Le geste des hommes, recouvrant celui de Dieu, est celui de retirer les images – une fois encore non par haine des images, mais par nécessité, a minima, d’en interroger la réalité substantielle, le lien reliant leur réalité imaginaire (puisque la conscience est temporelle, dirait Kant, elle lie les images en une continuité par une construction, le schématisme transcendantal) au réel –, de les délier, de les détacher, entbinden, qui est une Entbindung, un « dés-imager », une « désimagination », une transcendance active de l’image, son dépassement, une Überbildung, un « sur- ou trans-imager ».
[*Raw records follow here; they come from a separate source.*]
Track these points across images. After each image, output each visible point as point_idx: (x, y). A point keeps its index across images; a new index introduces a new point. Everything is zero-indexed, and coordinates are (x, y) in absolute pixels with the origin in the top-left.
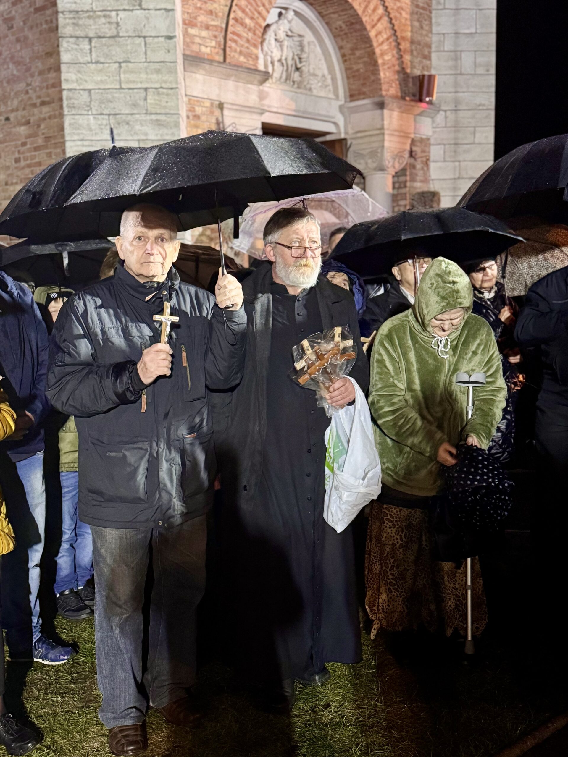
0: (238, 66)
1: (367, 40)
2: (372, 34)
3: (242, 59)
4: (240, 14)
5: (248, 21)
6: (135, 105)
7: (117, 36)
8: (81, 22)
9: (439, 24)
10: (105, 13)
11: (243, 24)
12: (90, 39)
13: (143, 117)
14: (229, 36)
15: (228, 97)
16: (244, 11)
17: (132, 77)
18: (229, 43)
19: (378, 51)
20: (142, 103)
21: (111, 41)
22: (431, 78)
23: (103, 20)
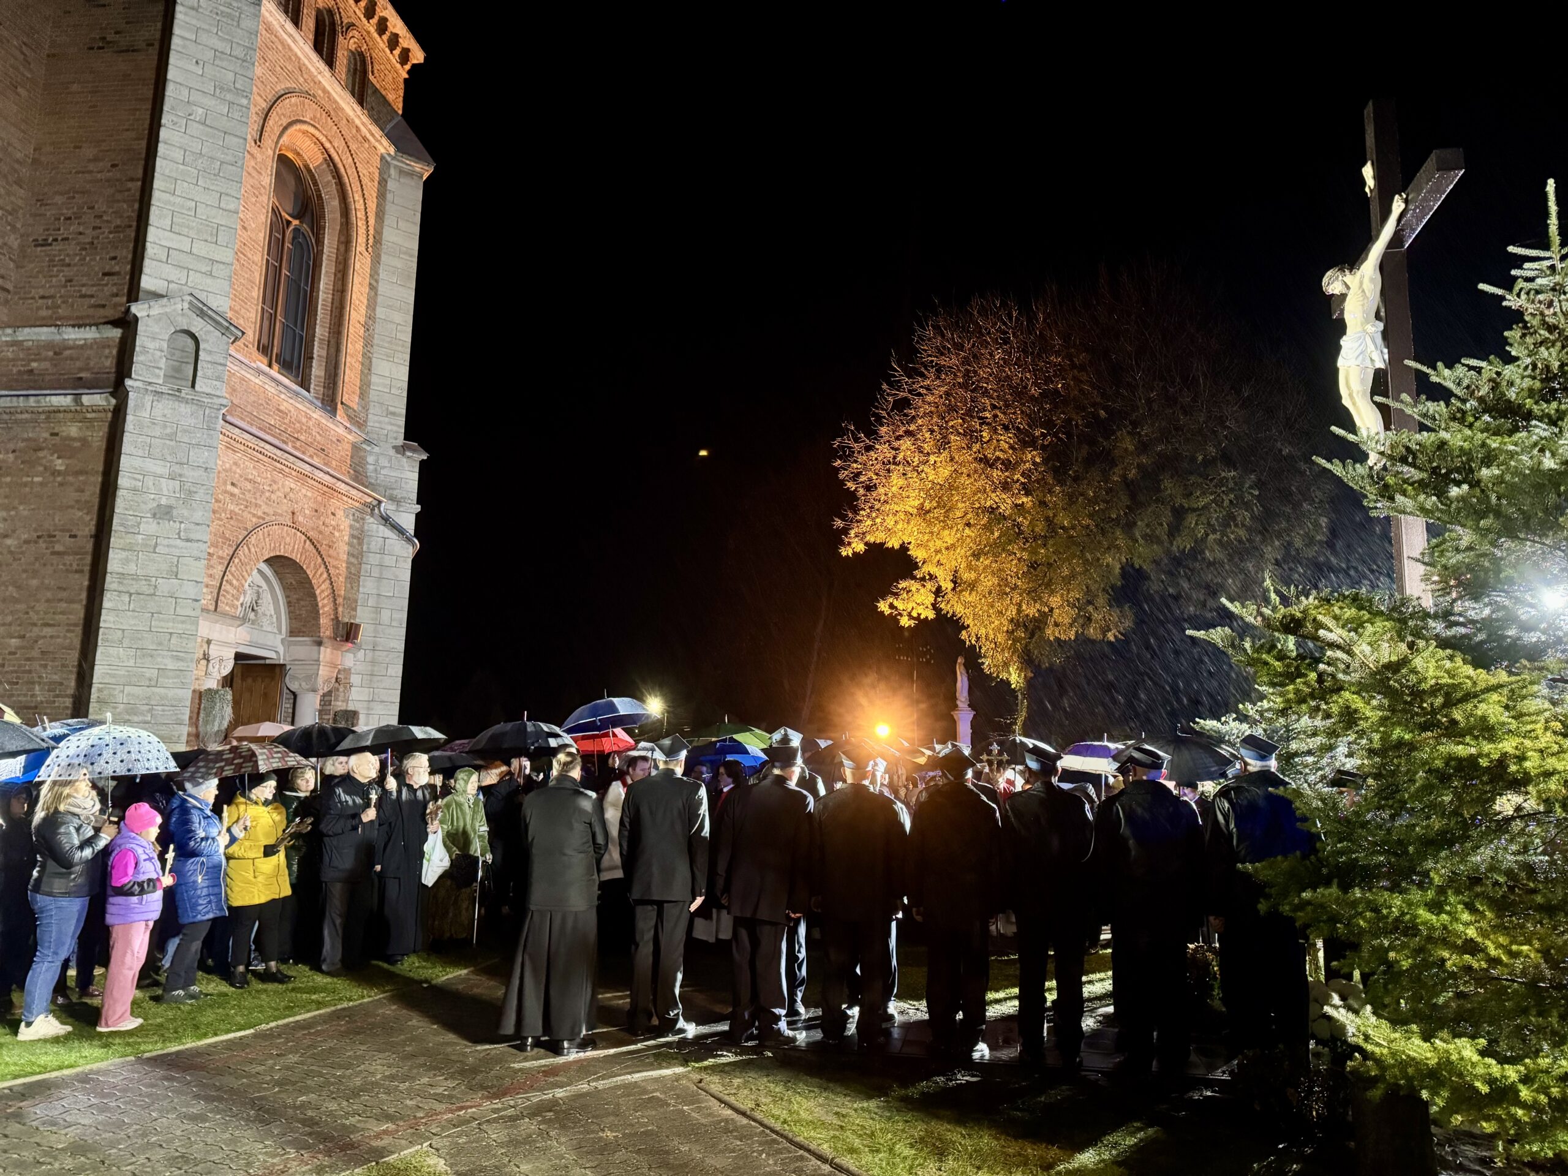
0: (225, 614)
1: (314, 596)
2: (318, 592)
3: (227, 608)
4: (230, 577)
5: (235, 582)
6: (160, 644)
7: (154, 594)
8: (125, 582)
9: (364, 586)
10: (147, 578)
11: (231, 584)
12: (131, 595)
13: (165, 653)
14: (222, 592)
15: (214, 636)
16: (233, 575)
17: (162, 624)
18: (221, 598)
19: (320, 604)
20: (166, 643)
21: (149, 598)
22: (358, 626)
23: (144, 582)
Et penser, ce serait alors bien cela, transpercer le pourquoi, parce que réel est sans pourquoi ainsi que Maître Eckhardt l’affirme de la rose (la rose pour évoquer la naissance, l’éclosion, l’apparaître sans raison, la rose qui est l’Image sans image), ouvrant ainsi à « la nuit de l’image » qui correspond par pivotement ou déhiscence à la splendeur de l’Image, l’ekphanestaton (l’extrême de l’apparition !) Aucun regard de la représentation ou de la conscience, ce qui est bien la même chose, ne peut accéder à cette lumière et s’y lover, seul s’y expose celui émanant de l’empreinte incréée laissée par Dieu, qui habite le fond de l’âme, là où Kant avait quant à lui situé « l’art caché », ce nom, ce substitut, ce recouvrement de Dieu lui-même, sans doute, et on fait l’hypothèse que Kant n’était pas sans le savoir… Un tel regard surgit de rien, seulement, mais absolument de l’Ouvert portant sur l’Ouvert. En somme, le regard libre, ins Freie.
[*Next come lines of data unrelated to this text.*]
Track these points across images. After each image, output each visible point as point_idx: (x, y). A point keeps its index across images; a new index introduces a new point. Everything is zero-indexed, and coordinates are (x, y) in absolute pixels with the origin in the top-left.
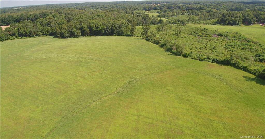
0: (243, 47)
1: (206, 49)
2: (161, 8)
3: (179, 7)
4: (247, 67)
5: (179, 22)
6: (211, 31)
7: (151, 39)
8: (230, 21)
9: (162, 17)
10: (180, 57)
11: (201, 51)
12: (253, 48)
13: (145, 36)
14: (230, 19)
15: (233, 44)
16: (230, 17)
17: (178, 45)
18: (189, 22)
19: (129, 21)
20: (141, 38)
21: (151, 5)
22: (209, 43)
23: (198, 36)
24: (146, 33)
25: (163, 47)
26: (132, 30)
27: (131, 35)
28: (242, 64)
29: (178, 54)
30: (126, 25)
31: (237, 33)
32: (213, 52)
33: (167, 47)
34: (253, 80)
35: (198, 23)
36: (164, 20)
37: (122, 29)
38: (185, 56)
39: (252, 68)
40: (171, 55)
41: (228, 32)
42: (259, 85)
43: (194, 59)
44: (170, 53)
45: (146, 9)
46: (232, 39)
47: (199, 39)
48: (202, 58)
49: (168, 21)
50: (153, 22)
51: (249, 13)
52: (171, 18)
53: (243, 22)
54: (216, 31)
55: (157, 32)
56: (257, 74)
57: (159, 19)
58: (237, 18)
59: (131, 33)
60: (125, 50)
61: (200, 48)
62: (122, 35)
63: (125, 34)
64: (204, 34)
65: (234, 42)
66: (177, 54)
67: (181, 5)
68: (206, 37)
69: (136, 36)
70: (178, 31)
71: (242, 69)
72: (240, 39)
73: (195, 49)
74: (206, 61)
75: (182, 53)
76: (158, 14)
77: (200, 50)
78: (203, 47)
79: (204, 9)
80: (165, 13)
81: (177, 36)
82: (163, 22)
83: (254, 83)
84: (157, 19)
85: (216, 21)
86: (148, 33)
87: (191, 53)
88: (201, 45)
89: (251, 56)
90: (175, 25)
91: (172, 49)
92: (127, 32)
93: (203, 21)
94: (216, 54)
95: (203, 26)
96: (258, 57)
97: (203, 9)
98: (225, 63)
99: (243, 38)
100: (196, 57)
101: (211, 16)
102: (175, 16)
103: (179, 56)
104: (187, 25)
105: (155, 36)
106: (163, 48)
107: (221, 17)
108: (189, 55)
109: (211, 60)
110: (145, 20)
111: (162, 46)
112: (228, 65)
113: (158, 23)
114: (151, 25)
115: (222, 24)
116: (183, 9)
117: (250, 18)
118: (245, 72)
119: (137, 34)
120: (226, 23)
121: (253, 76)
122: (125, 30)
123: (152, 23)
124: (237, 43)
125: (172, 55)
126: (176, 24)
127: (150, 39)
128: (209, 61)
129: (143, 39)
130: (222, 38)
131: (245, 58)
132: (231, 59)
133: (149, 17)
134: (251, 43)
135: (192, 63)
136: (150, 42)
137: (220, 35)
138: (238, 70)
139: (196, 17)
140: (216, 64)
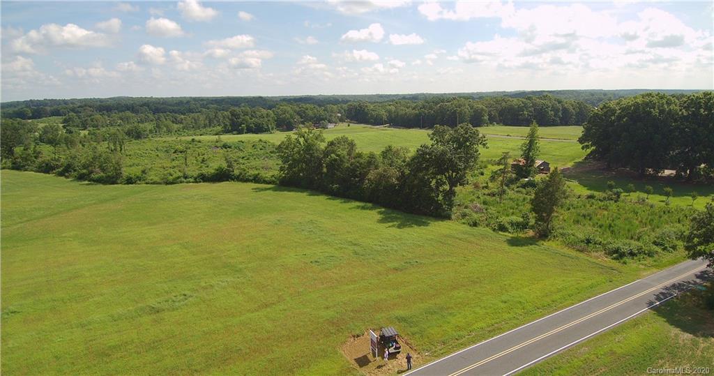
1: (188, 167)
4: (258, 175)
6: (208, 142)
8: (251, 125)
10: (117, 185)
14: (250, 121)
16: (248, 117)
18: (158, 133)
24: (10, 152)
25: (67, 174)
29: (111, 180)
31: (261, 141)
35: (180, 134)
38: (129, 181)
39: (268, 174)
40: (89, 185)
41: (244, 141)
44: (85, 182)
48: (172, 179)
53: (277, 125)
54: (219, 142)
56: (277, 182)
58: (263, 118)
61: (173, 168)
66: (106, 181)
70: (115, 143)
74: (181, 182)
75: (118, 175)
78: (180, 164)
86: (15, 149)
87: (143, 172)
91: (90, 173)
93: (193, 130)
99: (270, 146)
100: (157, 180)
103: (112, 185)
106: (66, 177)
107: (228, 118)
108: (138, 177)
109: (191, 180)
111: (63, 173)
115: (234, 132)
120: (243, 129)
121: (270, 186)
125: (92, 185)
128: (188, 182)
132: (229, 167)
137: (225, 146)
140: (203, 183)
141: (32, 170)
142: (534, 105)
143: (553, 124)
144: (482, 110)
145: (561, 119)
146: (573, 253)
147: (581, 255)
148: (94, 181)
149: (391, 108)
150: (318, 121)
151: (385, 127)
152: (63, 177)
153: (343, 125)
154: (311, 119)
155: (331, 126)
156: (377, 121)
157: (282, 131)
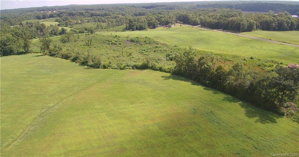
0: (155, 49)
1: (124, 57)
2: (59, 15)
3: (81, 14)
4: (162, 67)
5: (86, 30)
6: (123, 37)
7: (57, 54)
8: (138, 26)
9: (64, 26)
10: (100, 69)
11: (119, 60)
12: (163, 49)
13: (47, 51)
14: (137, 24)
15: (146, 48)
16: (136, 23)
17: (92, 56)
18: (98, 29)
19: (17, 34)
20: (42, 54)
21: (45, 13)
22: (124, 50)
23: (112, 44)
24: (48, 47)
25: (76, 61)
26: (26, 46)
27: (26, 53)
28: (158, 65)
29: (97, 66)
30: (14, 41)
31: (146, 37)
32: (131, 58)
33: (81, 60)
34: (169, 78)
35: (107, 30)
36: (68, 29)
37: (9, 46)
38: (105, 67)
39: (166, 67)
40: (88, 68)
41: (138, 37)
42: (175, 80)
43: (114, 69)
44: (86, 67)
45: (39, 18)
46: (144, 43)
47: (114, 47)
48: (122, 66)
49: (73, 30)
50: (53, 32)
51: (152, 17)
52: (75, 26)
53: (149, 26)
54: (127, 37)
55: (63, 44)
56: (171, 72)
57: (60, 28)
58: (143, 22)
59: (25, 50)
60: (22, 74)
61: (117, 57)
62: (11, 55)
63: (17, 52)
64: (117, 41)
65: (146, 46)
66: (95, 67)
67: (83, 11)
68: (120, 44)
69: (34, 53)
70: (88, 41)
71: (159, 70)
72: (150, 42)
73: (112, 58)
74: (127, 69)
75: (100, 64)
76: (57, 23)
77: (117, 59)
78: (120, 55)
79: (110, 15)
80: (67, 21)
81: (89, 47)
82: (67, 32)
83: (171, 80)
84: (58, 29)
85: (125, 27)
86: (50, 46)
87: (110, 63)
88: (118, 54)
89: (162, 56)
90: (82, 34)
91: (87, 62)
92: (18, 49)
93: (112, 28)
94: (134, 61)
95: (114, 34)
96: (168, 57)
97: (108, 16)
98: (144, 67)
99: (153, 42)
100: (116, 67)
101: (118, 22)
102: (80, 24)
103: (98, 69)
104: (96, 33)
105: (61, 49)
106: (76, 63)
107: (128, 23)
108: (108, 65)
109: (131, 67)
110: (41, 31)
111: (74, 60)
112: (147, 69)
113: (61, 34)
114: (51, 36)
115: (131, 30)
116: (87, 16)
117: (154, 21)
118: (162, 73)
119: (34, 50)
120: (134, 28)
121: (168, 75)
122: (14, 47)
123: (52, 34)
124: (149, 47)
125: (90, 68)
126: (83, 32)
127: (55, 54)
128: (130, 69)
129: (45, 55)
130: (135, 43)
131: (158, 60)
132: (148, 62)
133: (47, 27)
134: (160, 45)
135: (114, 74)
136: (56, 57)
137: (132, 41)
138: (156, 71)
139: (104, 25)
140: (136, 70)
141: (59, 57)
142: (278, 20)
143: (286, 30)
144: (253, 23)
145: (290, 27)
148: (90, 66)
149: (202, 17)
150: (166, 24)
151: (199, 27)
152: (75, 63)
153: (178, 25)
154: (164, 22)
155: (173, 26)
156: (194, 24)
157: (151, 28)
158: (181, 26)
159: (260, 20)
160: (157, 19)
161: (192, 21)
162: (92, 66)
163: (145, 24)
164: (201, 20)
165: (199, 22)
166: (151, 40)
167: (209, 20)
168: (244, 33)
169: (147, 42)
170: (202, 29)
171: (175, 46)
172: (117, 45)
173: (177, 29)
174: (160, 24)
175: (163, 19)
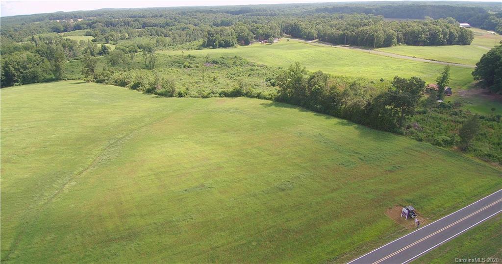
0: (249, 73)
1: (205, 83)
2: (91, 26)
3: (127, 24)
4: (260, 93)
6: (200, 58)
7: (108, 80)
8: (222, 42)
9: (102, 42)
10: (174, 98)
11: (199, 86)
12: (261, 72)
13: (91, 77)
14: (220, 38)
15: (236, 71)
16: (219, 36)
17: (163, 79)
18: (158, 47)
20: (83, 81)
23: (184, 67)
24: (92, 71)
27: (57, 80)
28: (255, 91)
29: (169, 94)
31: (236, 57)
32: (216, 84)
33: (145, 87)
34: (271, 105)
35: (173, 48)
37: (31, 70)
38: (180, 95)
39: (266, 93)
40: (157, 97)
41: (224, 57)
42: (278, 108)
43: (194, 97)
44: (154, 95)
45: (57, 30)
46: (233, 65)
47: (188, 71)
48: (205, 94)
50: (89, 52)
51: (243, 27)
52: (121, 43)
53: (238, 41)
54: (207, 57)
56: (273, 98)
58: (229, 36)
59: (55, 76)
61: (196, 83)
62: (34, 83)
63: (42, 78)
65: (236, 68)
66: (166, 95)
67: (130, 19)
68: (196, 67)
69: (68, 79)
70: (150, 62)
71: (256, 97)
72: (242, 64)
73: (189, 84)
74: (212, 97)
75: (173, 91)
76: (91, 38)
77: (196, 85)
78: (199, 80)
79: (174, 25)
80: (106, 35)
82: (109, 51)
83: (273, 107)
84: (95, 46)
85: (201, 43)
86: (96, 69)
87: (187, 90)
88: (196, 79)
89: (261, 81)
90: (136, 54)
91: (155, 88)
93: (180, 44)
95: (187, 53)
96: (269, 82)
97: (172, 26)
98: (236, 94)
99: (246, 63)
100: (197, 94)
101: (190, 36)
102: (127, 39)
104: (156, 52)
107: (206, 37)
108: (185, 93)
109: (218, 95)
110: (71, 49)
111: (135, 87)
112: (240, 96)
113: (100, 53)
115: (211, 47)
116: (137, 27)
117: (246, 34)
118: (260, 100)
120: (216, 45)
121: (270, 102)
122: (39, 72)
124: (241, 70)
125: (159, 97)
126: (136, 52)
127: (104, 81)
128: (216, 97)
130: (220, 66)
131: (255, 86)
132: (241, 87)
134: (257, 68)
135: (195, 103)
137: (214, 62)
138: (252, 99)
139: (167, 40)
140: (226, 98)
141: (111, 84)
142: (430, 30)
143: (442, 44)
144: (393, 34)
145: (448, 40)
146: (483, 163)
147: (487, 164)
148: (159, 94)
149: (320, 27)
150: (266, 38)
151: (316, 42)
152: (136, 90)
153: (284, 40)
154: (261, 35)
155: (276, 41)
156: (309, 37)
157: (242, 45)
158: (288, 40)
159: (403, 30)
160: (251, 31)
161: (305, 33)
162: (161, 95)
163: (233, 38)
164: (319, 31)
165: (315, 35)
166: (243, 60)
167: (330, 31)
168: (379, 49)
169: (238, 63)
170: (321, 44)
171: (279, 68)
172: (193, 69)
173: (283, 45)
174: (256, 38)
175: (260, 31)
(Une précision, en forme de prolongement possible : que regarde la musique, autre que ce que recherche le néophyte qui aime qu’on lui explique la musique comme mise en images ..? Mais la musique regarde bien quelque chose, qu’on peut penser comme l’Image, à laquelle, par chance, elle accède grâce à la « percée », d’où le lien que l’on peut (doit, pensons-nous) faire avec l’usage du terme par Adorno. Partant, la musique émane dans sa création comme dans son expression de « l’empreinte incréée »).

(Peut-on encore prolonger davantage ? Est-ce d’une part possible ? Et, d’autre part, n’est-ce pas déplacer la question, et revenir sur ce regard dès lors qu’on est mis en demeure de se demander à présent quel statut on accordera au « monde », puisque le regard est celui de l’incréé (alors on ne sera pas loin de Spinoza, qui refuse les mots de conscience, de représentation, de Création et de monde…), et celui que l’on concevra de l’acte d’exister, c’est-à-dire ce qu’il en est de la finitude, même si l’on sait qu’elle recouvre sa propre infinité ?

Il n’en demeure pas moins que le constat s’impose une nouvelle fois : ce n’est pas l’artiste qui peint, mais l’existence en lui. En d’autres termes un fond insondable, immaîtrisable et inappropriable, accessible cependant dans son expression créatrice, l’existence étant elle-même une Création, l’opposé de toute représentation préalable et de toute construction – il s’agit en l’occurrence du critère premier et dernier qui s’opposent à toutes les manipulations auxquelles elle se trouve aujourd’hui confrontée). Et puis, dans ce fil de déploiement de l’existence, de la pensée et des créations dont elle est le support, ce que nous apprend, si l’on peut dire les choses ainsi, la peinture de Rothko, ce qu’elle nous rappelle en tout cas, revient à se demander ce que voit la peinture et aucunement ce que voit celui qui peint, puisqu’il est lui-même vu, en réalité ce que voit la peinture en lui depuis le fond infini de la finitude,  et qui se trouve à la vérité imprimé, c’est-à-dire exprimé par « l’empreinte incréée » en lui, le « fond sans fond » de l’existence, autant de formules de la langue qui sont ici sorties de leur usage philosophiquement convenu et facile, dont parle si bien, avec fécondité, Isabelle Raviolo.